São sinais de crises orgânicas apontando para a falência de um modelo de subdesenvolvimento global
Hoje em dia, até os terraplanistas reconhecem que o aquecimento global é mais do que uma ameaça de consequências devastadoras.
Também não há como ignorar que este é um problema de todos, e que só será superado com a conscientização e o empenho de cada um, em todos os cantos.
Basta ver que as inundações que colocaram em estado de emergência 63 cidades de Minas Gerais e 126 da Bahia, assim como a seca no Rio Grande do Sul, que já acumula perdas de 24% na soja, 59% no milho sequeiro e 13,5% no milho irrigado. São dois lados de um mesmo e vasto crime ambiental.
E bem sabemos da associação entre essas tragédias e os cem mil focos de queimadas no norte do Brasil.
Opera no planeta um metabolismo semelhante àquele que nos mantém vivos, articulando as partes que nos compõem. A corrente sanguínea, que leva o oxigênio dos pulmões até o punho erguido, corresponde ao ciclo das águas e permite entender vinculações entre a redução das florestas do Norte, o déficit hídrico no sul, e o dilúvio no leste.
São sinais de crises orgânicas apontando para a falência de um modelo de subdesenvolvimento global, que se agrava em vista das ações e omissões permitidas em cada ponto e suas vizinhanças.
O aquecimento global resulta de desequilíbrios no metabolismo planetário. Nossos biomas, por exemplo, decorrem de coevolução - no espaço e no tempo - de interações dependentes do ciclo das águas, da incidência solar, do intemperismo das rochas e de processos orgânicos pautados pela diferenciação e multiplicidade de arranjos colaborativos.
Pode-se pensar nisso como sendo algo semelhante ao que ocorre em nossas cidades, com a queda nos índices de qualidade de vida.
Também aqui alterações no presente, sobre as bases do passado, orientam a configuração do futuro. Se trata, literalmente, da expressão do que permitimos acontecer.
Quando as trocas e compensações induzem a relações que discriminam e prejudicam determinados grupos, surgem distorções que, se não forem freadas, acabam comprometendo o metabolismo do ecossistema, que colapsa afetando a todos.
Nos biomas, quando isto acontece (na ausência de interferências humanas) atuam mecanismos de controle biológico que impedem a fixação de espécies campeãs (aquelas que tentam se apropriar da massa de recursos, eliminando as demais).
Nas cidades se dá o oposto. Aqui os sistemas de representação e concentração de poder acabam favorecendo praticas de controle social que sistematicamente privilegiam poucos, excluindo a maioria.
Com isso, e por meio de fraudes, surgem “espécies campeãs”, que se expandem, se fortalecem e acabam usando de todos os meios para impedir a emergência de processos includentes, transparentes e cooperativos.
Como entender que a racionalidade humana estimule a expansão de algo tão antinatural e antivida?
No que diz respeito à consciência da humanidade, parece haver uma espécie de tendência infantil de fuga das responsabilidades. Aquilo que acontece quando – por comodismo ou covardia - assumimos que determinado problema não nos diz respeito, ainda que se trate do envenenamento das águas que bebemos, dos alimentos que consumimos, do racismo escravista ou mesmo do aquecimento global.

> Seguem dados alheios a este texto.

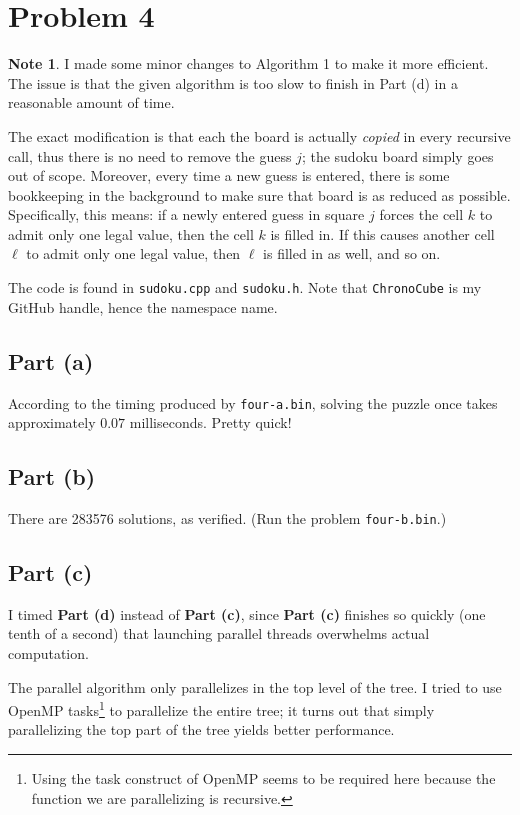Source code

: \documentclass{article}
\theoremstyle{definition}
\newtheorem*{note}{Note}
\begin{document}
\section{Problem 4}
\begin{note}
I made some minor changes to Algorithm 1 to make it more efficient.
The issue is that the given algorithm is too slow to finish
in Part (d) in a reasonable amount of time.

The exact modification is that each the board is actually \emph{copied}
in every recursive call, thus there is no need to remove the guess $j$; the
sudoku board simply goes out of scope. Moreover, every time a new guess is entered,
there is some bookkeeping in the background to make sure that board is
as reduced as possible. Specifically, this means: if a newly entered guess
in square $j$ forces the cell $k$ to admit only one legal value, then the cell $k$
is filled in. If this causes another cell $\ell$ to admit only one legal value,
then $\ell$ is filled in as well, and so on.

The code is found in \texttt{sudoku.cpp} and \texttt{sudoku.h}. Note that
\texttt{ChronoCube} is my GitHub handle, hence the namespace name.

\end{note}

\subsection{Part (a)}
According to the timing produced by \texttt{four-a.bin}, solving the puzzle once
takes approximately $0.07$ milliseconds. Pretty quick!

\subsection{Part (b)}
There are 283576 solutions, as verified.
(Run the problem \texttt{four-b.bin}.)

\subsection{Part (c)}
I timed \textbf{Part (d)} instead of \textbf{Part (c)}, since \textbf{Part (c)} finishes
so quickly (one tenth of a second)
that launching parallel threads overwhelms actual computation.

The parallel algorithm
only parallelizes in the top level of the tree.  I tried to use OpenMP tasks\footnote{Using the task construct of OpenMP seems to be required here because the function we are parallelizing
is recursive.} to parallelize the entire tree; it turns out that simply parallelizing
the top part of the tree yields better performance. 
\end{document}
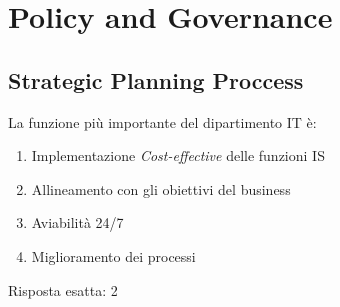 \section{Policy and Governance}
\label{esPG}
\subsection{Strategic Planning Proccess}
\label{esPG:SPP}

\begin{Exercise} [
  title={Quiz},
  label={esPG1}
  ]

  \Question La funzione più importante del dipartimento IT è:
  \begin{enumerate}
   \item Implementazione \textit{Cost-effective} delle funzioni IS
   \item Allineamento con gli obiettivi del business
   \item Aviabilità 24/7
   \item Miglioramento dei processi
  \end{enumerate}
  
\end{Exercise}

\begin{Answer} [
  ref={esPG1},
  number={1}
  ]

  \Question Risposta esatta: 2
\end{Answer}
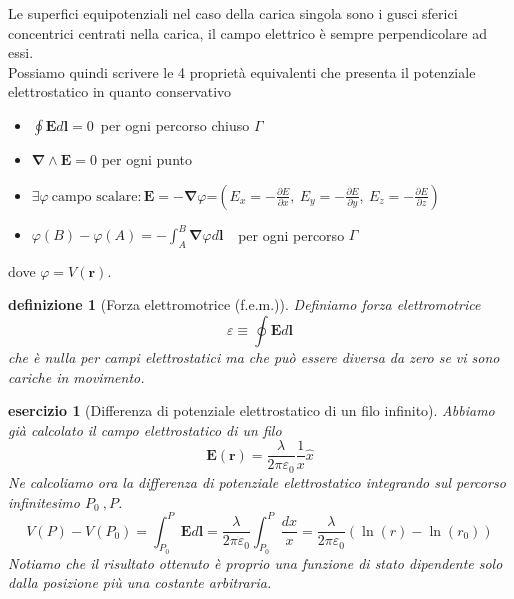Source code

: \documentclass[10pt,a4paper]{article}
\newtheorem{esercizio}{esercizio}
\newtheorem{definizione}{definizione}
\begin{document}
Le superfici equipotenziali nel caso della carica singola sono i gusci sferici concentrici centrati nella carica, il campo elettrico è sempre perpendicolare ad essi.\\
Possiamo quindi scrivere le 4 proprietà equivalenti che presenta il potenziale elettrostatico in quanto conservativo
\begin{itemize}
	\item \(\oint \mathbf{E}d\mathbf{l} = 0 \)\ per ogni percorso chiuso $\Gamma$ 
	\item \(\mathbf{\nabla}\wedge\mathbf{E} = 0\) per ogni punto
	\item \(\exists\varphi\  \text{campo scalare} : \mathbf{E}=-\mathbf{\nabla}\varphi\)=$\left(E_x = -\frac{\partial E}{\partial x},\ E_y= - \frac{\partial E}{\partial y},\ E_z= -\frac{\partial E}{\partial z}\right)$
	\item \(\varphi(B)-\varphi(A) = -\int_{A}^{B}\mathbf{\nabla}\varphi d\mathbf{l}\ \) \ per ogni percorso $\Gamma$ 
\end{itemize}
dove $\varphi = V(\mathbf{r})$.
\begin{definizione}[Forza elettromotrice (f.e.m.)]
Definiamo forza elettromotrice
\[\varepsilon \equiv \oint \mathbf{E}d\mathbf{l}\]
che è nulla per campi elettrostatici ma che può essere diversa da zero se vi sono cariche in movimento.
\end{definizione}
\begin{esercizio}[Differenza di potenziale elettrostatico di un filo infinito]
Abbiamo già calcolato il campo elettrostatico di un filo
\[\mathbf{E}(\mathbf{r}) = \frac{\lambda}{2\pi\varepsilon_0}\frac{1}{x}\hat{x}\]
Ne calcoliamo ora la differenza di potenziale elettrostatico integrando sul percorso infinitesimo \(P_0\ , P\). 
\[V(P)-V(P_0) = \int_{P_0}^{P}\mathbf{E}d\mathbf{l} = \frac{\lambda}{2\pi\varepsilon_0} \int_{P_0}^{P}\frac{dx}{x}= \frac{\lambda}{2\pi\varepsilon_0} \left(\ln(r)-\ln(r_0)\right)\]
Notiamo che il risultato ottenuto è proprio una funzione di stato dipendente solo dalla posizione più una costante arbitraria.  
\end{esercizio}
\end{document}
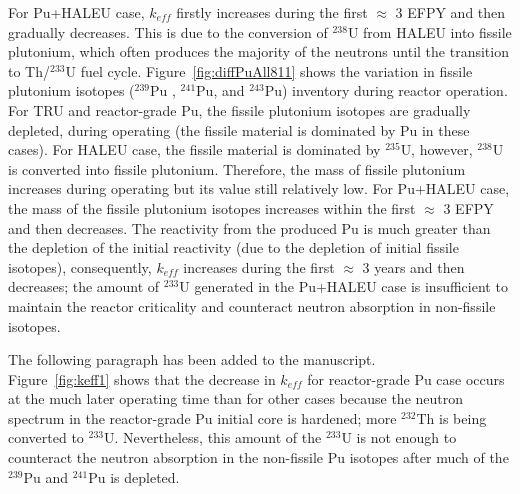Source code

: \documentclass[answers,11pt]{exam}
\begin{document}
\begin{questions}
\begin{solution}
                 For Pu+HALEU case, $k_{eff}$ firstly increases during the first $\approx$ $3$ EFPY and then gradually decreases. This is due to the conversion of $^{238}$U from HALEU into fissile plutonium, which often produces the majority of the neutrons until the transition to Th/$^{233}$U fuel cycle. Figure~\ref{fig:diffPuAll811} shows the variation in fissile plutonium isotopes ($^{239}$Pu , $^{241}$Pu, and $^{243}$Pu) inventory during reactor operation. For TRU and reactor-grade Pu, the fissile plutonium isotopes are gradually depleted, during operating (the fissile material is dominated by Pu in these cases). For HALEU case, the fissile material is dominated by $^{235}$U, however, $^{238}$U is converted into fissile plutonium. Therefore, the mass of fissile plutonium increases during operating but its value still relatively low. For Pu+HALEU case, the mass of the fissile plutonium isotopes increases within the first $\approx$ $3$ EFPY and then decreases. The reactivity from the produced Pu is much greater than the depletion of the initial reactivity (due to the depletion of initial fissile isotopes), consequently, $k_{eff}$ increases during the first $\approx$ $3$ years and then decreases; the amount of $^{233}$U generated in the Pu+HALEU case is insufficient to maintain the reactor criticality and counteract neutron absorption in non-fissile isotopes.
                 
                 The following paragraph has been added to the manuscript.\\
                 
                 Figure~\ref{fig:keff1} shows that the decrease in $k_{eff}$ for reactor-grade Pu case occurs at the much later operating time than for other cases because the neutron spectrum in the reactor-grade Pu initial core is hardened; more $^{232}$Th is being converted to $^{233}$U. Nevertheless, this amount of the $^{233}$U is not enough to counteract the neutron absorption in the non-fissile Pu isotopes after much of the $^{239}$Pu and $^{241}$Pu is depleted.
                 
        \end{solution}


\end{questions}
\end{document}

Ocorreria algo semelhante quando deixamos de apoiar grupos que atuam em favor do ecossistema onde estamos inseridos?
Parece que sim. Mas não é coisa boa, e deve mudar.
Por isso, aproveitamos o momento para lembrar que neste domingo, dia 9 de janeiro, a partir das 10 horas, acontecerá grande atividade de protesto contra os crimes ambientais que vêm ocorrendo na cidade de Viamão.
Se trata da contaminação das águas e dos solos, da concentração de resíduos em lixões escandalosos, do desmatamento, da exploração do subsolo, do uso desmedido de agrotóxicos, da destruição de reservas e parques, da ameaça à vida de povos indígenas e, por fim, do comprometimento de um ecossistema relevante para toda a Região Metropolitana de Porto Alegre (RMPA).
Algo que, em termos da nossa paróquia, se assemelha à destruição da Amazônia com seus impactos sobre a agricultura do Sul.
Enfim, aí está um problema de todos, que associa a necropolítica destruidora da qualidade de vida dos viamonenses ao futuro de milhões de habitantes da RMPA, além de estimular o aquecimento global e a gula dos que se consideram com direitos de espécies campeãs.
Por estes e outros motivos, fazemos nossos os desejos e a fúria que brilham nos olhos dos viamonenses. São jarros de flor que nos convocam para encorpar a conscientização, a audácia e a mobilização de que precisaremos em 2022, para recuperar a cidade, o estado, o pais e o planeta que merecemos.
* Este é um artigo de opinião. A visão do autor não necessariamente expressa a linha editorial do jornal Brasil de Fato.